抗ウイルス薬とは何か?

抗ウイルス薬は、ウイルスが引き起こす感染症の治療を目的とした薬剤です。抗菌薬・抗真菌薬・抗寄生虫薬を含む抗微生物薬の一群に属しますが、病原体を直接破壊するのではなく、ウイルスの増殖を阻止する仕組みです。

歴史

  • 20世紀初頭、消毒剤やワクチンはウイルス感染の予防に使われましたが、感染後の治療薬は存在しませんでした。当時は症状緩和と自然治癒が主な対策でした。1960年代に初めてヘルペスウイルスに対する抗ウイルス薬が開発され、1980年代にはウイルスの遺伝子配列が解読され、増殖を阻止する化合物の探索が可能となりました。

使用方法

  • 抗ウイルス薬は感染開始から通常48時間以内に投与されることが最も効果的です。ウイルスが必要とする酵素を不活性化し、増殖を抑制します。ウイルスを直接殺すわけではないため、症状の進行を遅らせます。また、免疫力が低下した患者に対しては、再発予防や維持療法として予防的に使用されることもあります。用量・投与間隔は必ず医師の指示に従ってください。

* _作業指示_:
a. 抗ウイルス薬の文章の「歴史」の項に出てくる時期を、すべて書き出しなさい。
b. 抗ウイルス薬の文章を引き取り、最後の文の次から続きを書きなさい。

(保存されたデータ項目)
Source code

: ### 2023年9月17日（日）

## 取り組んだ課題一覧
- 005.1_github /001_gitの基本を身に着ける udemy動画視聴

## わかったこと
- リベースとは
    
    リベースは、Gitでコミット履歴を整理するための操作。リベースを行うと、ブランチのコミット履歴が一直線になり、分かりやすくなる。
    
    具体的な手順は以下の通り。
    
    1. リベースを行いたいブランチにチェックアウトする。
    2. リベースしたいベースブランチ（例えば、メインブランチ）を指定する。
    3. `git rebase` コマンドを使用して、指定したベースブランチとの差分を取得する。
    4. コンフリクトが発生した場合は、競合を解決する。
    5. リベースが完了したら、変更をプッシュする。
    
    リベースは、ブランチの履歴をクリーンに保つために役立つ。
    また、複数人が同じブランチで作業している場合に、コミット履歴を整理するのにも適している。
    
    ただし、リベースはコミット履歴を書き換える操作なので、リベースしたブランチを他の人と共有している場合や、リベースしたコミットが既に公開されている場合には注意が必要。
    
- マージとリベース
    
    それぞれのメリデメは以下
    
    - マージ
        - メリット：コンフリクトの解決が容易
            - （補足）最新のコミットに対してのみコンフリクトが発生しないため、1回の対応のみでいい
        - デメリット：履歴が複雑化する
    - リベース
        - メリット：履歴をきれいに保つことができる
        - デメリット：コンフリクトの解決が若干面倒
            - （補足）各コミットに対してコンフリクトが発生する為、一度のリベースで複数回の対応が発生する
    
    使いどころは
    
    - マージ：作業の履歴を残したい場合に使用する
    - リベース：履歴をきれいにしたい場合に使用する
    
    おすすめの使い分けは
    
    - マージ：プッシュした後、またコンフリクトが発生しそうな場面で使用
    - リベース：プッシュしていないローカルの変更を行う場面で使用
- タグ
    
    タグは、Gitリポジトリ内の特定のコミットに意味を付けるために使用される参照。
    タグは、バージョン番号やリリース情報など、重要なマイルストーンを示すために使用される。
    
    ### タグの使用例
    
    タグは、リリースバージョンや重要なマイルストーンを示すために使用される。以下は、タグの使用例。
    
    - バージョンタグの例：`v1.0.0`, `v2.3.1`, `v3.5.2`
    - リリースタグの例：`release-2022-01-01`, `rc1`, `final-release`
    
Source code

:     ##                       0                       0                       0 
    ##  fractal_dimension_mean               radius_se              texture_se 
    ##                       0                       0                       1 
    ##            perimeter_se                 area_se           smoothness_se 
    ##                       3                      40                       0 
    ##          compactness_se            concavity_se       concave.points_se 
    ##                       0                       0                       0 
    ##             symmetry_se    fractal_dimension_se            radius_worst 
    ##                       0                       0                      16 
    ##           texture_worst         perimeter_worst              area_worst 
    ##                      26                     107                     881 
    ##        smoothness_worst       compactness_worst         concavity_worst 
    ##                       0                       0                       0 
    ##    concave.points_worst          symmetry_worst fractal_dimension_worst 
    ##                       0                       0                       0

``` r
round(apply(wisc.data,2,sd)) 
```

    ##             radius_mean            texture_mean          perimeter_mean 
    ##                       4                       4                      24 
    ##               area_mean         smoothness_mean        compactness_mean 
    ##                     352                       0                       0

* _演習の解答_:
a. 20世紀初頭、1960年代、1980年代

b.
設計原理

  • 最新の抗ウイルス薬は、ウイルス特有のタンパク質やその構成要素を標的にし、機能を阻害するよう設計されています。標的となるタンパク質はヒトの体内成分と類似しないことが求められ、副作用のリスクを低減します。また、複数のウイルス株に共通する部位を狙うことで、広範囲な効果が期待できます。研究では、実験室で合成したタンパク質に対し多数の候補薬をスクリーニングし、最も有効なものを選定します。

使用上の注意

  • 腎機能障害、血球減少、てんかん既往歴のある方は抗ウイルス薬の使用に注意が必要です。例えば、ザナミビルは呼吸器系疾患の既往がある人には適さないことがあります。薬剤には有効期限が設定されており、期限切れの薬を使用すると症状が悪化する恐れがあります。

副作用

  • 抗ウイルス薬は個人差により副作用が現れることがあります。主な副作用は吐き気や嘔吐で、食事と一緒に服用することで軽減できる場合があります。下痢が起こった場合は、水分と電解質を十分に補給してください。